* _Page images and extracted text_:
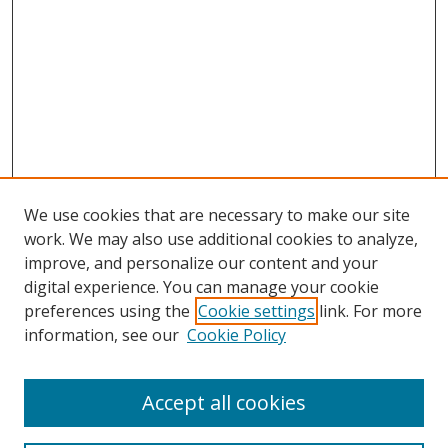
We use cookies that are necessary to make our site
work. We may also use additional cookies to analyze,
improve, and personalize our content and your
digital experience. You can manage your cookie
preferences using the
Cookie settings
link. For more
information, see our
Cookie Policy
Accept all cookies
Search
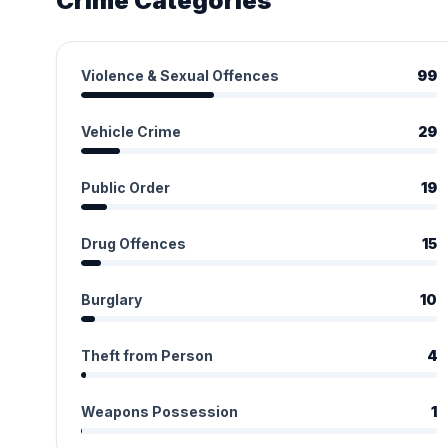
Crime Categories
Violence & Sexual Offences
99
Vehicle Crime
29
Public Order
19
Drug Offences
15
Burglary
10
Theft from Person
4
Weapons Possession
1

* _WHAT IS EXPECTED_: Can you copy out, unchanged, every line of the listing above from the line containing "Crime Categories" through its final line, both included?

* _WRITTEN RESPONSE_:
Crime Categories
Violence & Sexual Offences
99
Vehicle Crime
29
Public Order
19
Drug Offences
15
Burglary
10
Theft from Person
4
Weapons Possession
1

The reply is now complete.